任务
把下面这段讲 Attention 里 Softmax 的文字接着写下去，从它最后停下的地方开始。

------ 页面文字

AI 中的应用 | Applications in AI

场景	Temperature	效果
翻译/摘要	T=1.0	标准输出
创意写作	T=1.2~1.5	更多样化
代码生成	T=0.2~0.5	更确定性
蒸馏/对齐	T>1.0	软化分布

Scenario	Temperature	Effect
Translation/Summary	T=1.0	Standard output
Creative writing	T=1.2~1.5	More diverse
Code generation	T=0.2~0.5	More deterministic
Distillation/Alignment	T>1.0	Soften distribution

---

4.5 Softmax 在 Attention 中的角色 | Softmax's Role in Attention

中文解释

Attention 公式：

Attention(Q, K, V) = softmax(QK^T / √d) @ V

Softmax 的作用：

将相似度分数（任意实数）→ 注意力权重（概率分布）
保证所有 token 的注意力权重之和为 1
通过除以 √d 控制分数尺度，防止极端化

English Explanation

Attention formula:

Attention(Q, K, V) = softmax(QK^T / √d) @ V

Softmax's roles:

Transform similarity scores (any real numbers) → attention weights (probability distribution)
Ensure attention weights for all tokens sum to 1
Division by √d controls score scale, preventing extremization

为什么除以 √d？| Why Divide by √d?

问题：当 d 很大时，QK^T 的数值也会很大。
Problem: When d is large, QK^T values also become large.

原因：点积的方差随维度增加。
Reason: Variance of dot product increases with dimension.

E[(q·k)^2] = d × (方差 | variance)

当 d=64 时，方差是 d=1 时的 64 倍，Softmax 更容易极端化。
When d=64, variance is 64× that of d=1, softmax becomes more extreme.

解决：除以 √d，将方差缩放回约 1。
Solution: Divide by √d to scale variance back to ~1.

代码案例：完整 Attention Softmax | Code Example: Complete Attention Softmax

import numpy as np

def softmax_stable(x):
    x_max = np.max(x, axis=-1, keepdims=True)

------------
------ 提供的记录

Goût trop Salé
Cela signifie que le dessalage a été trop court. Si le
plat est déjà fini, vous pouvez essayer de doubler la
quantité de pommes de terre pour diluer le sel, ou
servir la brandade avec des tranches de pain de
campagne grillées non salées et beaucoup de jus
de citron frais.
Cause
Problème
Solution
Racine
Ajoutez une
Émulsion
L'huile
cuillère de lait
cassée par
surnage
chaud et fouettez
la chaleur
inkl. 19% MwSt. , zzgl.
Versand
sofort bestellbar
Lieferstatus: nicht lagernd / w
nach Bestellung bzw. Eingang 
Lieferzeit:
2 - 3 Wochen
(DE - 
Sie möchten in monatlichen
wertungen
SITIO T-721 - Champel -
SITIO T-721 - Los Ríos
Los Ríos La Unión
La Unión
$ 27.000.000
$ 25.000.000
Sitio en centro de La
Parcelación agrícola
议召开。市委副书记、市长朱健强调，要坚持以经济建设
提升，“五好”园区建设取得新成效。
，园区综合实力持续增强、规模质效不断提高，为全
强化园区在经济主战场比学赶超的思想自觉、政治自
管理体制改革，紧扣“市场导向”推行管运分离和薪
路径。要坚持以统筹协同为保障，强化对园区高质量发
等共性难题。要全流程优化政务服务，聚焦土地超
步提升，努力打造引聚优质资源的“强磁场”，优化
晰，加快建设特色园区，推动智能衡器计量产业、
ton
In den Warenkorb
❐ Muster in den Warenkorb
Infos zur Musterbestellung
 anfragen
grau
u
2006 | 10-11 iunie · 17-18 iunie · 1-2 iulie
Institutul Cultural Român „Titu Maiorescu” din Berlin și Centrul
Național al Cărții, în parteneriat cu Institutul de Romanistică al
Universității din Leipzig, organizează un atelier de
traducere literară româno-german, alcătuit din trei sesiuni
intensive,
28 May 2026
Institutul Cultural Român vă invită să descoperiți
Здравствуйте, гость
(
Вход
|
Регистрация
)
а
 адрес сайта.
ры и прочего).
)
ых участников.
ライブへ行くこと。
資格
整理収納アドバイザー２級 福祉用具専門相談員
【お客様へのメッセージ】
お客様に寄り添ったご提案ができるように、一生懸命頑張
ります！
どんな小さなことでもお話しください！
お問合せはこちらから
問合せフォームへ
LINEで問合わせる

------------

回答
    exp_x = np.exp(x - x_max)
    return exp_x / np.sum(exp_x, axis=-1, keepdims=True)

def attention_with_softmax(Q, K, V):
    """完整的单头注意力（含 Softmax）| Complete single-head attention (with Softmax)"""
    d_k = Q.shape[-1]
    
    # 1. 计算分数 | Compute scores
    scores = Q @ K.T    # (seq, seq)
    print(f"Scores (raw):\n{scores.round(3)}")
    
    # 2. 缩放 | Scale
    scores = scores / np.sqrt(d_k)
    print(f"\nScores (scaled by √{d_k}):\n{scores.round(3)}")
    
    # 3. Softmax → 注意力权重 | Softmax → attention weights
    weights = softmax_stable(scores)
    print(f"\nAttention weights:\n{weights.round(4)}")
    print(f"每行和 | Row sums: {weights.sum(axis=-1).round(6)}")  # 应全为 1
    
    # 4. 加权求和 | Weighted sum
    output = weights @ V   # (seq, seq) @ (seq, dim) = (seq, dim)
    
    return output, weights

# 测试 | Test
seq_len = 3
dim = 4

Q = np.random.randn(seq_len, dim)
K = np.random.randn(seq_len, dim)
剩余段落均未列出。